Tiens, maman vient de rentrer. Elle dit que mamie a continué à dessiner avec les crayons aquarellables qu’elle lui avait donnés. Eh oui, mamie s’essaie au dessin. Apparemment, ce serait réussi, pour quelqu’un qui n’a jamais dessiné. Je suis sûr que ça l’intéresse. À chaque fois qu’elle vient ici, et que Juline et moi lui montrons nos dessins, ça lui plaît. C’est bien qu’elle essaie. Et puis, ça l’occupe. Ça ne doit pas être drôle d’être si souvent seule.

Hier soir, j’ai fini de lire Bandini de John Fante. C’est un très bon livre, et on a tous ses romans à la maison. Je pense que je lirai la suite un de ces jours, mais d’abord je vais lire le bouquin que j’ai pris à la bibliothèque : Gros-câlin d’Émile Ajar. Je l’ai emprunté parce que maman m’a parlé de l’affaire Romain Gary–Émile Ajar, ça m’a intéressé. J’ai lu aussi Souvenirs d’un pas grand-chose de Bukowski.

Vendredi, j’étais au Vésinet avec maman, et qui a-t-on croisé dans la rue ? La mère de William ! William était mon ami-pour-la-vie pendant toute l’école primaire, et jusqu’en cinquième ou quatrième, puis on s’est perdus de vue. Maintenant, je ne le connais plus. Sa mère m’a dit (je ne retranscris pas son accent américain) : « Ce serait bien que tu l’appelles, vous pourriez vous revoir ! » Maman est du même avis. Mais, moi, je n’oserai jamais. Je ne saurais pas quoi lui dire. S’il appelle, tant mieux, sinon tant pis.

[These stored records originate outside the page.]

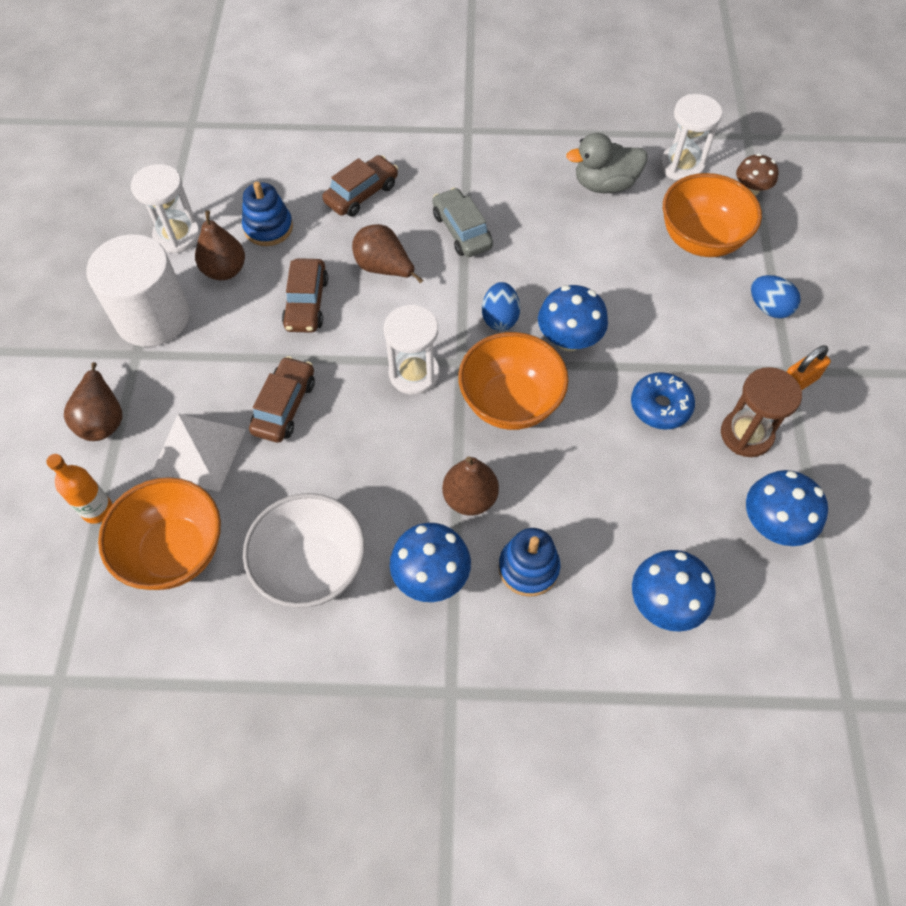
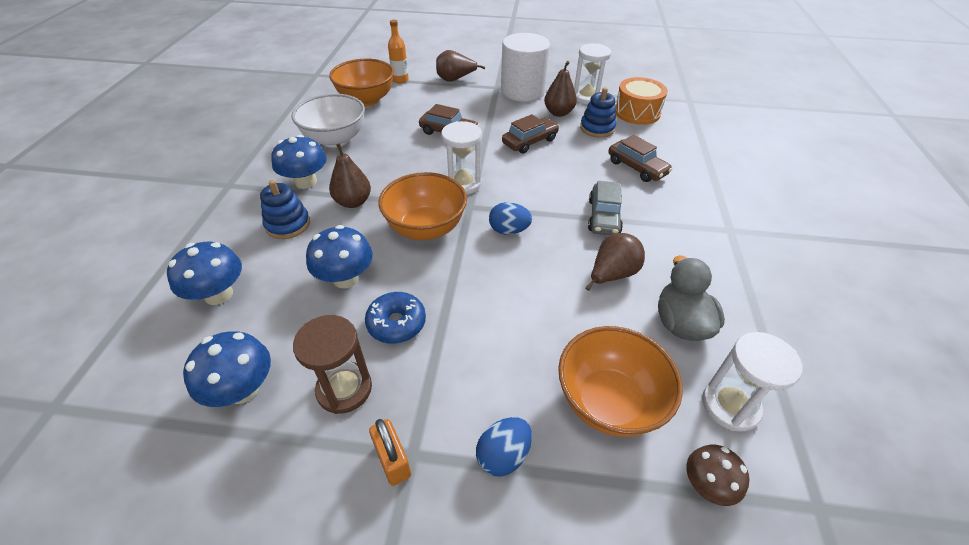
camera: 95 degrees right, 15 degrees down
white pyramid [151,414,246,492] -> none
brown car [282,258,328,333] -> brown car turned 135 degrees clockwise [502,114,559,154]
brown pear [352,224,423,283] -> brown pear moved to [585,233,645,291]
grey car [433,188,493,257] -> grey car turned 120 degrees clockwise [588,181,623,235]
blue mushroom [538,285,608,351] -> blue mushroom moved to [306,225,373,288]
none -> orange drum [615,77,668,125]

Demain c’est la rentrée. Ça repart pour sept semaines. D’un côté, je suis plutôt impatient de revoir les copains. La routine va repartir, ce n’est pas plus mal. Ça m’occupera. Je vais recommencer à manger avec S*, B*, M* et compagnie. Je vais passer mes nombreuses heures de perm à glander au CDI – à m’ennuyer ou à refaire le monde, selon les cas. Les habitudes, quoi. D’un autre côté, j’appréhende tout ça. Je sais : je suis un mec compliqué, mais ce n’est pas nouveau. Je vais revoir du monde : du monde ! Et je sais que, quand mon moral ne va pas fort, il a tendance à aller encore moins fort quand je vois du monde. Plus il y a de gens, plus je me sens seul (non, ce n’est pas paradoxal : au contraire, c’est logique). Et puis, je vais revoir B*. Comment ça va se passer, avec ce qu’il sait maintenant, et avec ce que j’ai cru comprendre moi-même ? Et puis, Étienne. Mais lui, ça y est, je crois que je suis immunisé (remarquez, je préférais encore quand c’était lui). Et puis, revoir les profs. Le pire, c’est ***, le prof d’éco. Qu’est-ce qu’on se fait chier, dans ses cours ! Je n’avais encore jamais vu ça. À ce point, c’est incroyable.

Cette rubrique « Carnets » reprend le journal que j’ai commencé à tenir en 2003. Dans ce carnet no2 (Angoisse du doute, malaise de la certitude, 15 juillet 2004 – 17 janvier 2005), j’ai seize ans.